Can Seasteads Ever Truly Escape the American Court System?
May 31, 2012 by Robert Mongole
A brief introduction is in order. I am Robert Mongole and I will be working as Legal Intern at The Seasteading Institute this summer. I am a Juris Doctor and Doctor of Civil Law candidate at the Louisiana State University Paul M. Hebert Law Center. I received my bachelor’s degree in English and Creative Writing from the Florida State University. I spend my free time hiking, reading poetry, and other equally unproductive tasks.
This blog post serves as an introduction to concepts that will be discussed succinctly via blogging and given a more thorough analysis in a legal research paper. Later posts will examine if contractual devices can be used to limit suits in American admiralty jurisdiction, and how they might be applied to protect seasteads from suits in the United States. They will also examine the court’s power of forum non conveniens (when a court refuses to hear a case because there is a more appropriate court for the case), and how the factors used to analyze the convenience of the forum might weigh towards American courts retaining jurisdiction, at least in seasteads’ preliminary existence.
Article III Section 2 of the United States Constitution grants broad powers for federal courts to hear maritime claims. This broad power has been used in the past to allow foreigners to bring suits in United States Court’s when their claim occurred on the high seas and even within the territorial waters of another nation. American courts applying admiralty law view themselves as fit to deal with world issues not just local issues, because the courts view admiralty law as similar throughout the world and assume people engaged in admiralty transactions have frequent contact with a number of nations.
Bringing suit in the United States offers the plaintiff many advantages. When the plaintiff is an American citizen it makes sense from a convenience standpoint. But foreigners often bring suit in American courts when they live on a different continent, half a world away. An English judge, Lord Denning summarized what draws foreigners into American courts best: “As a moth is drawn to the light, so is a litigant drawn to the United States. If he can only get his case into their courts, he stands to win a fortune.” American courts generally offer advantages such as strict liability, jury trials, contingent attorney’s fees and do not tax losing parties with their opponent’s attorney’s fees, and offer more extensive discovery than in foreign courts.

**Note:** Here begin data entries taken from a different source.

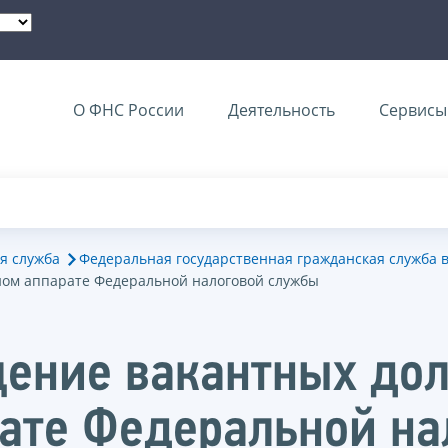
О ФНС России
Деятельность
Сервисы 
я служба
Федеральная государственная гражданская служба 
ном аппарате Федеральной налоговой службы
ение вакантных до
ате Федеральной н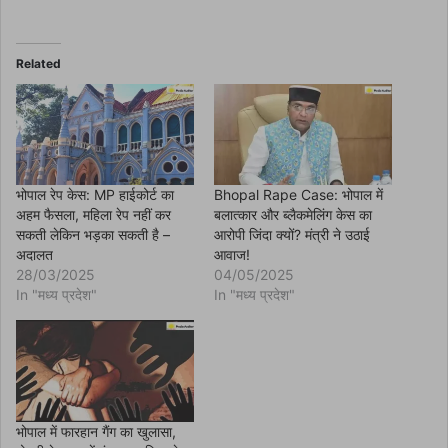
a
c
e
b
o
Related
o
k
(
O
p
e
n
s
i
n
भोपाल रेप केस: MP हाईकोर्ट का
Bhopal Rape Case: भोपाल में
n
अहम फैसला, महिला रेप नहीं कर
बलात्कार और ब्लैकमेलिंग केस का
e
w
सकती लेकिन भड़का सकती है –
आरोपी जिंदा क्यों? मंत्री ने उठाई
w
अदालत
आवाज!
i
n
28/03/2025
04/05/2025
d
In "मध्य प्रदेश"
In "मध्य प्रदेश"
o
w
)
भोपाल में फारहान गैंग का खुलासा,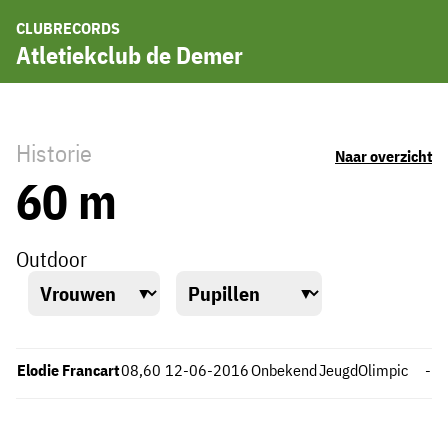
CLUBRECORDS
Atletiekclub de Demer
Historie
Naar overzicht
60 m
Outdoor
Elodie Francart
08,60
12-06-2016
Onbekend
JeugdOlimpic
-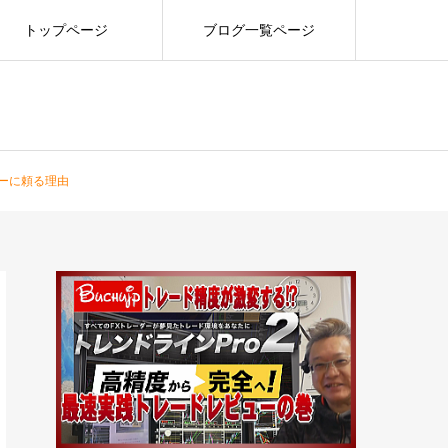
トップページ
ブログ一覧ページ
ターに頼る理由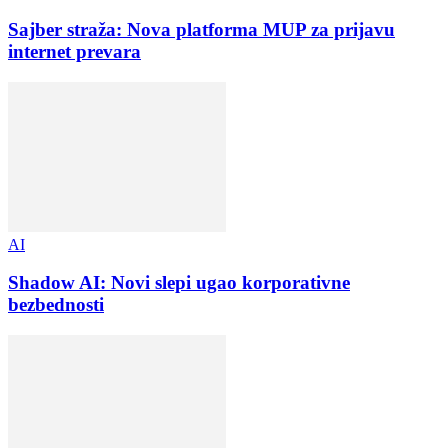
Sajber straža: Nova platforma MUP za prijavu
internet prevara
AI
Shadow AI: Novi slepi ugao korporativne
bezbednosti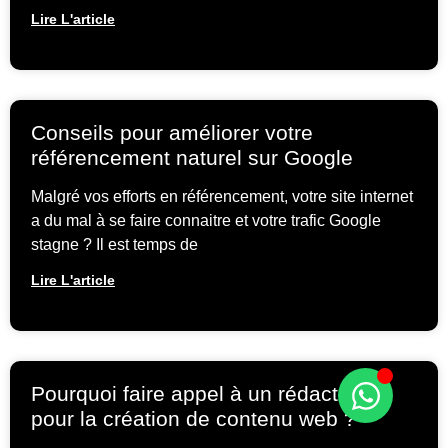
Lire L'article
Conseils pour améliorer votre
référencement naturel sur Google
Malgré vos efforts en référencement, votre site internet
a du mal à se faire connaitre et votre trafic Google
stagne ? Il est temps de
Lire L'article
Pourquoi faire appel à un rédacteur
pour la création de contenu web ?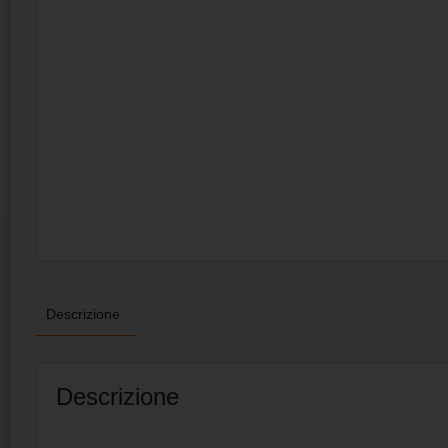
Descrizione
Descrizione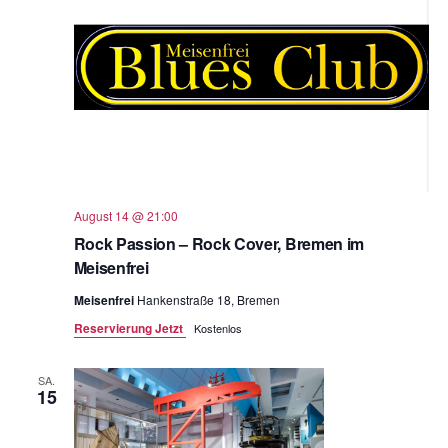
August 14 @ 21:00
Rock Passion – Rock Cover, Bremen im
Meisenfrei
Meisenfrei
Hankenstraße 18, Bremen
Reservierung Jetzt
Kostenlos
SA.
15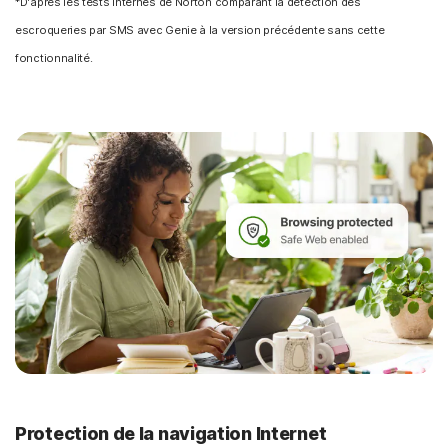
*D'après les tests internes de Norton comparant la détection des
escroqueries par SMS avec Genie à la version précédente sans cette
fonctionnalité.
Protection de la navigation Internet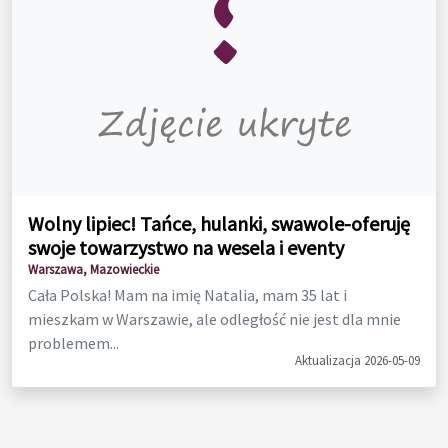
Wolny lipiec! Tańce, hulanki, swawole-oferuję
swoje towarzystwo na wesela i eventy
Warszawa, Mazowieckie
Cała Polska! Mam na imię Natalia, mam 35 lat i
mieszkam w Warszawie, ale odległość nie jest dla mnie
problemem...
Aktualizacja 2026-05-09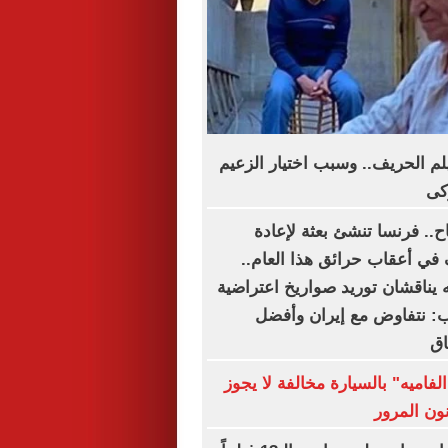
يلم الحريف.. وسبب اختيار الزعيم
كى
اح.. فرنسا تنشئ بعثة لإعادة
 في أعقاب حرائق هذا العام..
 يناقشان توريد صواريخ اعتراضية
مب: نتفاوض مع إيران وأفضل
اق
لفاميه" بالسيارة مخالفة لا يجوز
نون المرور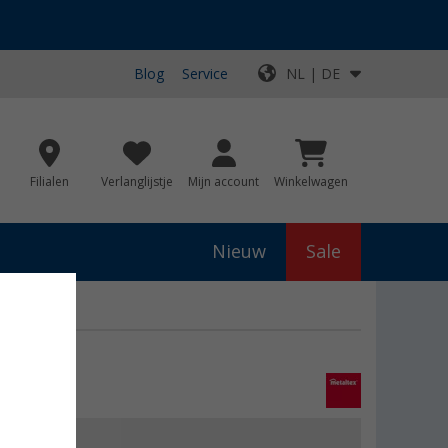
Blog
Service
NL | DE
Filialen
Verlanglijstje
Mijn account
Winkelwagen
Nieuw
Sale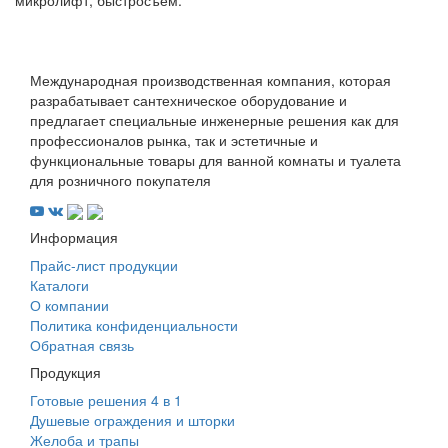
Международная производственная компания, которая
разрабатывает сантехническое оборудование и
предлагает специальные инженерные решения как для
профессионалов рынка, так и эстетичные и
функциональные товары для ванной комнаты и туалета
для розничного покупателя
Информация
Прайс-лист продукции
Каталоги
О компании
Политика конфиденциальности
Обратная связь
Продукция
Готовые решения 4 в 1
Душевые ограждения и шторки
Желоба и трапы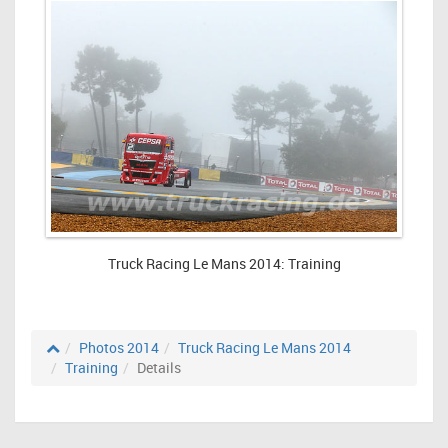
Truck Racing Le Mans 2014: Training
Photos 2014
Truck Racing Le Mans 2014
Training
Details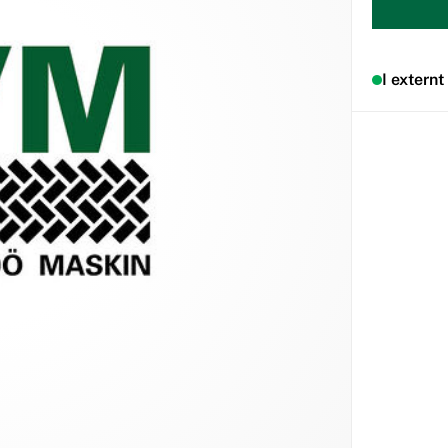
I externt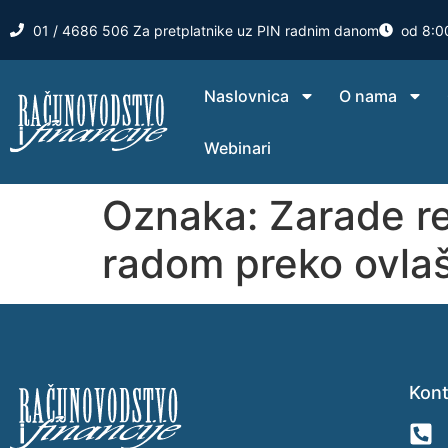
01 / 4686 506 Za pretplatnike uz PIN radnim danom
od 8:0
Naslovnica
O nama
Webinari
Oznaka:
Zarade re
radom preko ovla
Kont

A seastead is likely to employ and have as visitors both American and non-American citizens. Both will likely want to utilize the advantages of American courts. The Seasteading Institute works to allow oceanic pioneers to test new ideas for government and inspire change around the world. Being drawn into American courts could hamper development of this and other goals. Future blog posts will examine what United States laws allow claims arising in foreign waters or the open seas to be brought in American courts and the how seasteads might use contractual clauses to prevent this.